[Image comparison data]
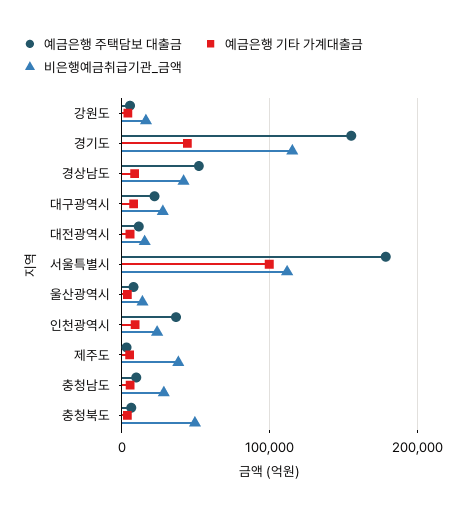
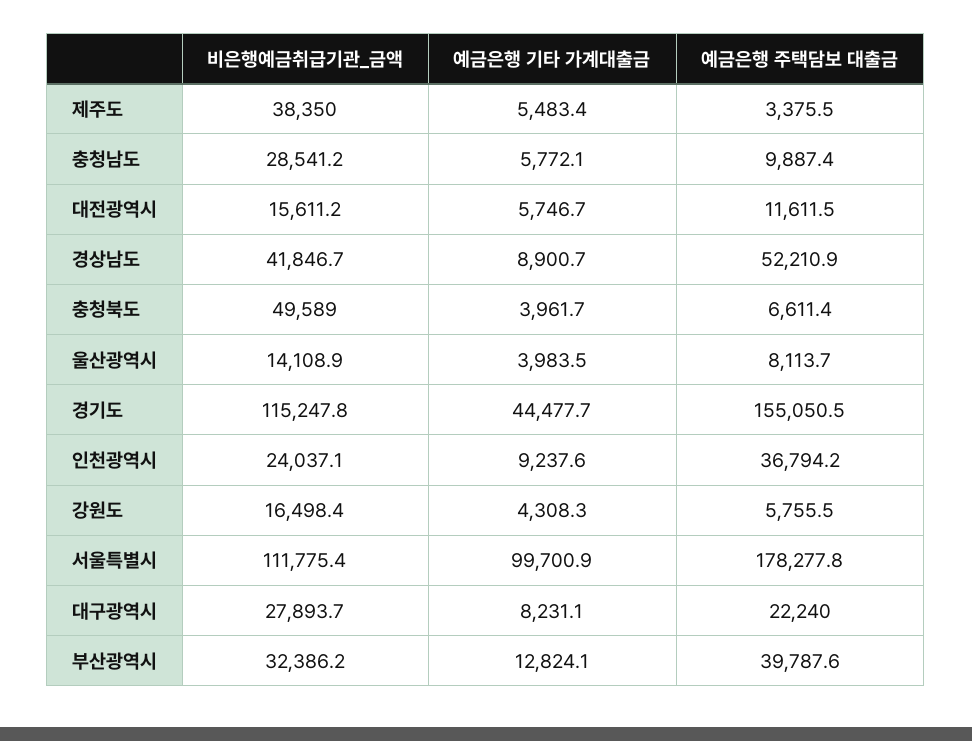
비은행예금취급기관_금액, 부산광역시: none -> 32386.2
예금은행 기타 가계대출금, 부산광역시: none -> 12824.1
예금은행 주택담보 대출금, 부산광역시: none -> 39787.6

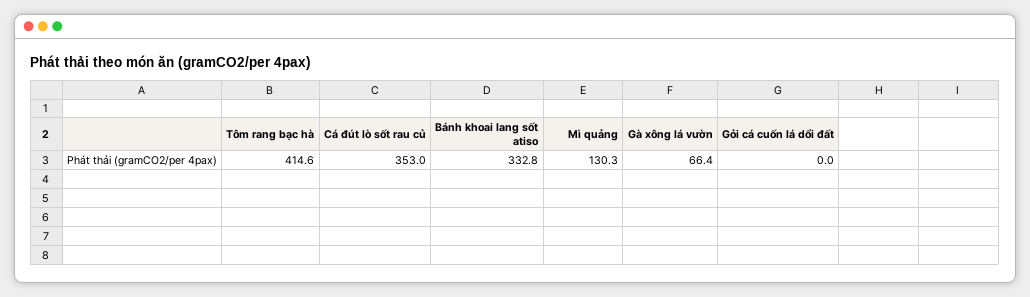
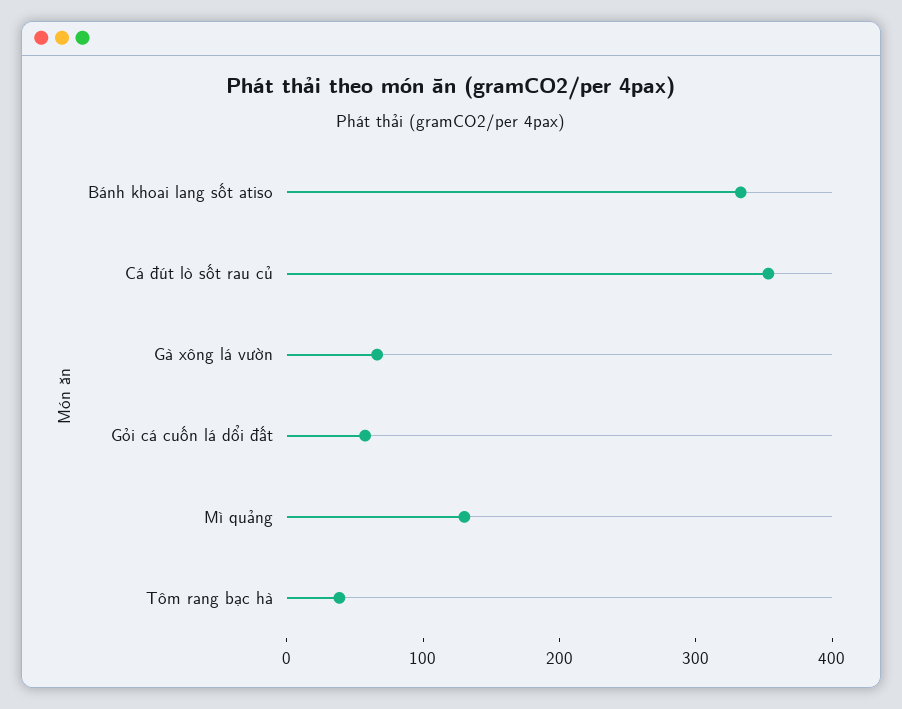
Tôm rang bạc hà: 414.6 -> 40
Gỏi cá cuốn lá dổi đất: 0 -> 60

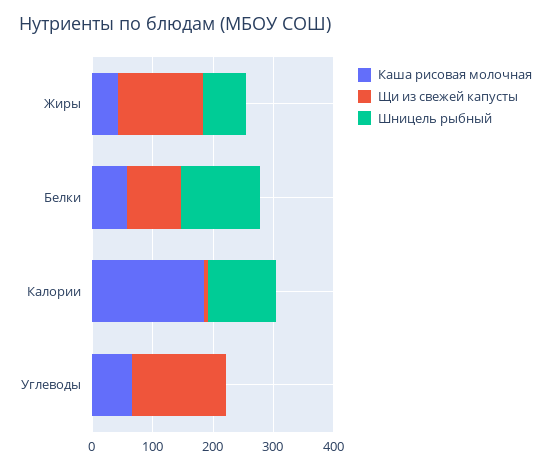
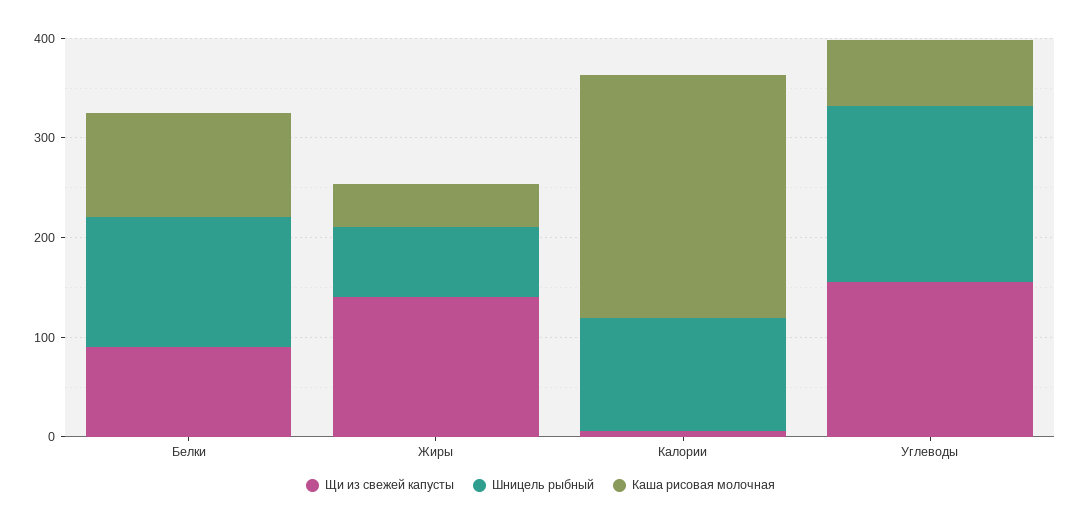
Каша рисовая молочная, Белки: 60 -> 100
Каша рисовая молочная, Калории: 180 -> 240
Шницель рыбный, Углеводы: 0 -> 180

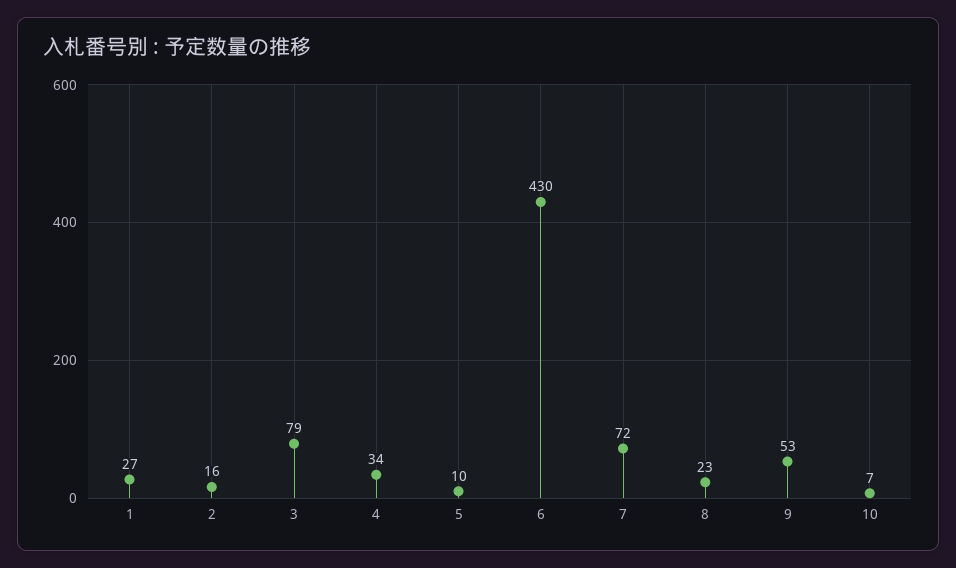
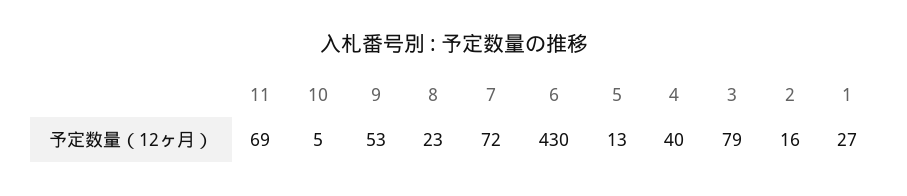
4: 34 -> 40
5: 10 -> 13
10: 7 -> 5
11: none -> 69

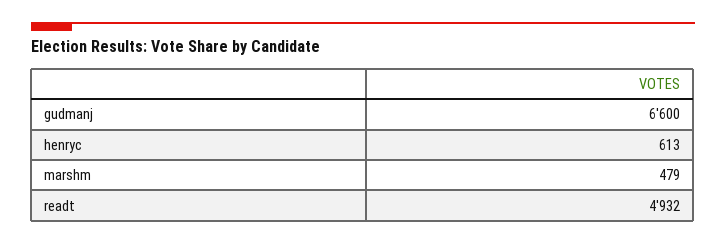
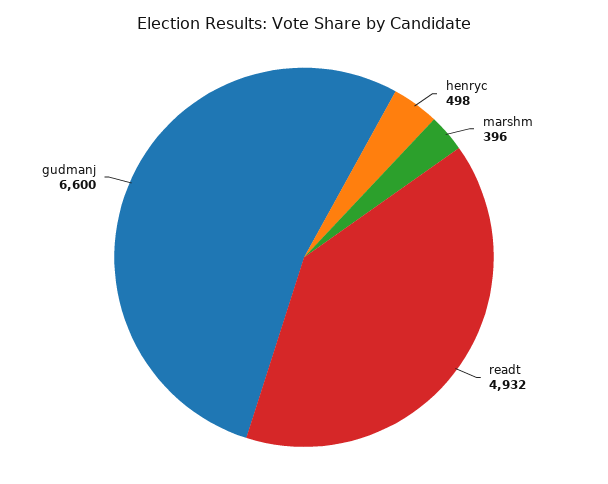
henryc: 613 -> 498
marshm: 479 -> 396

_Exercise objective:_ What is the number of lines in the data holding the word "예금은행"? Reply with that number only.

_Solution below:_ 2